▸ **Exercise aim**: Could you return every line of the data below unchanged, leaving out the pictures?

[[ Data open ]]

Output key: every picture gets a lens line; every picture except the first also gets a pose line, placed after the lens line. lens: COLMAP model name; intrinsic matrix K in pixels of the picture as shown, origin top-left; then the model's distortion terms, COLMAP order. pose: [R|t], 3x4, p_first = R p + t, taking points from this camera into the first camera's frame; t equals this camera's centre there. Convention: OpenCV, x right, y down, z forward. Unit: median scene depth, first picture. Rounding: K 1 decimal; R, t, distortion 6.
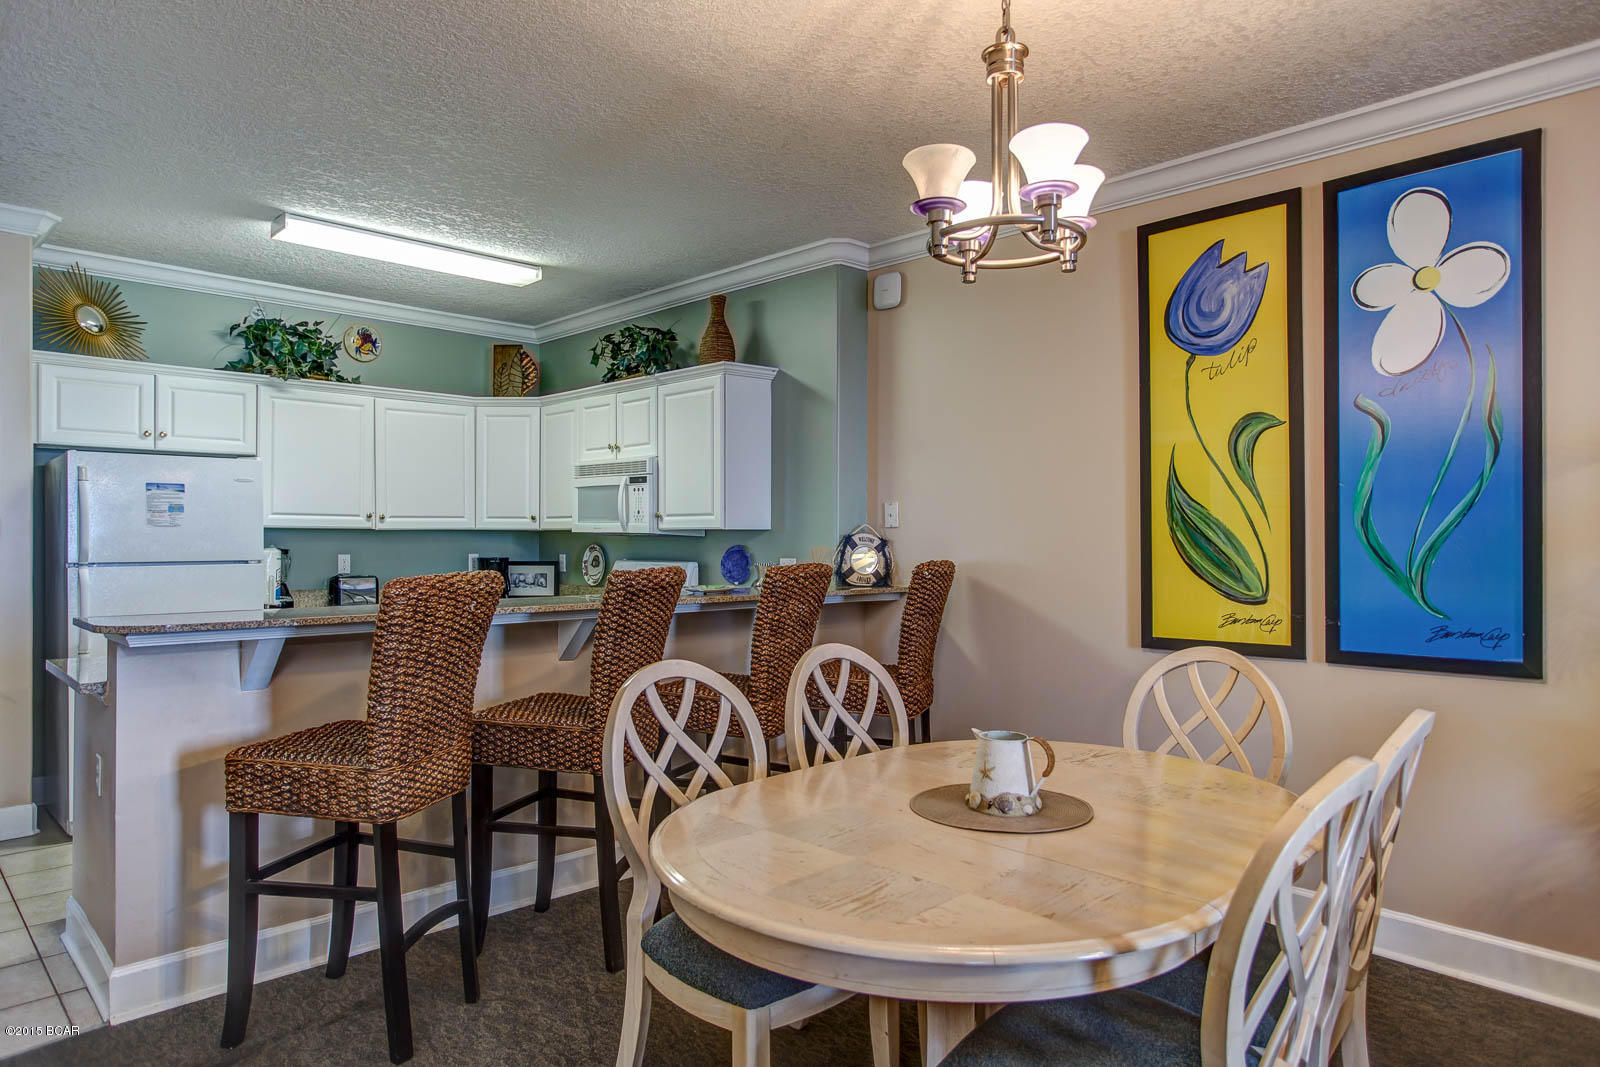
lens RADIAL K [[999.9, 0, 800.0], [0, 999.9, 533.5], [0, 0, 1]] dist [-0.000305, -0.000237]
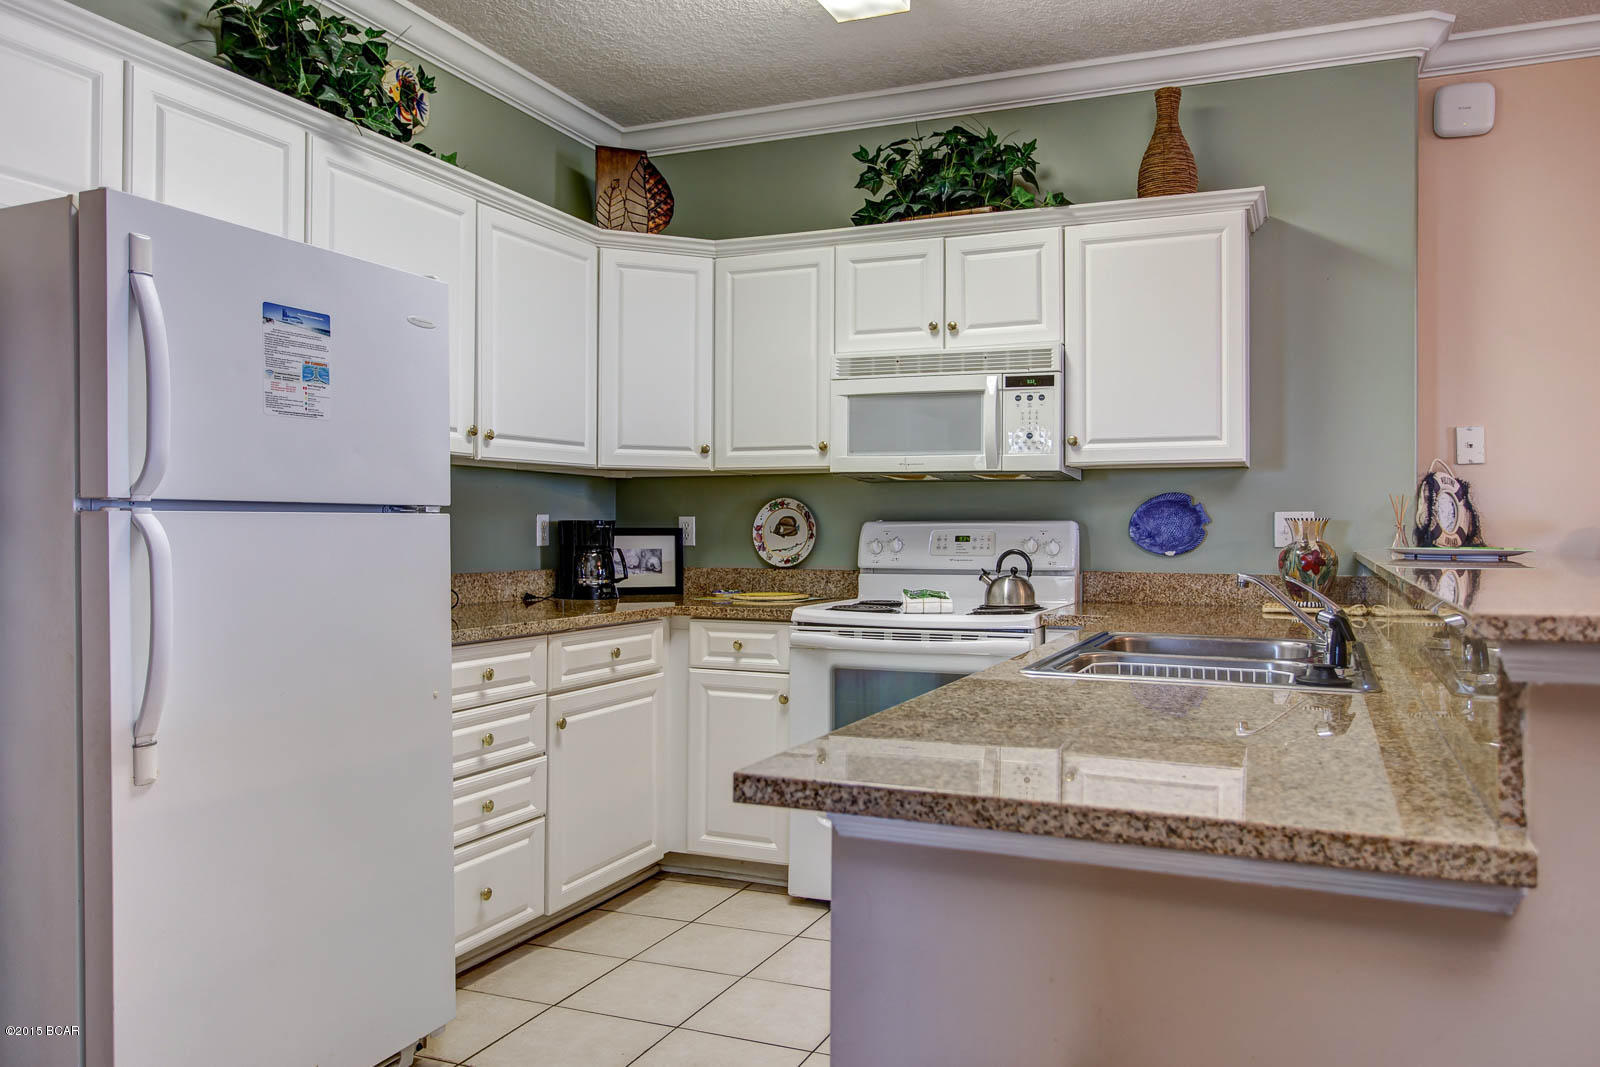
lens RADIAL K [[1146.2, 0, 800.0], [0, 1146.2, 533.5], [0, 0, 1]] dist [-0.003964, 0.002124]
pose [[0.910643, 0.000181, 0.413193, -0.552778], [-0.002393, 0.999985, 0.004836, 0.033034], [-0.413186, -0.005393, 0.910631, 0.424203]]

[[ Data closed ]]

▸ **Written reply**:
Output key: every picture gets a lens line; every picture except the first also gets a pose line, placed after the lens line. lens: COLMAP model name; intrinsic matrix K in pixels of the picture as shown, origin top-left; then the model's distortion terms, COLMAP order. pose: [R|t], 3x4, p_first = R p + t, taking points from this camera into the first camera's frame; t equals this camera's centre there. Convention: OpenCV, x right, y down, z forward. Unit: median scene depth, first picture. Rounding: K 1 decimal; R, t, distortion 6.
lens RADIAL K [[999.9, 0, 800.0], [0, 999.9, 533.5], [0, 0, 1]] dist [-0.000305, -0.000237]
lens RADIAL K [[1146.2, 0, 800.0], [0, 1146.2, 533.5], [0, 0, 1]] dist [-0.003964, 0.002124]
pose [[0.910643, 0.000181, 0.413193, -0.552778], [-0.002393, 0.999985, 0.004836, 0.033034], [-0.413186, -0.005393, 0.910631, 0.424203]]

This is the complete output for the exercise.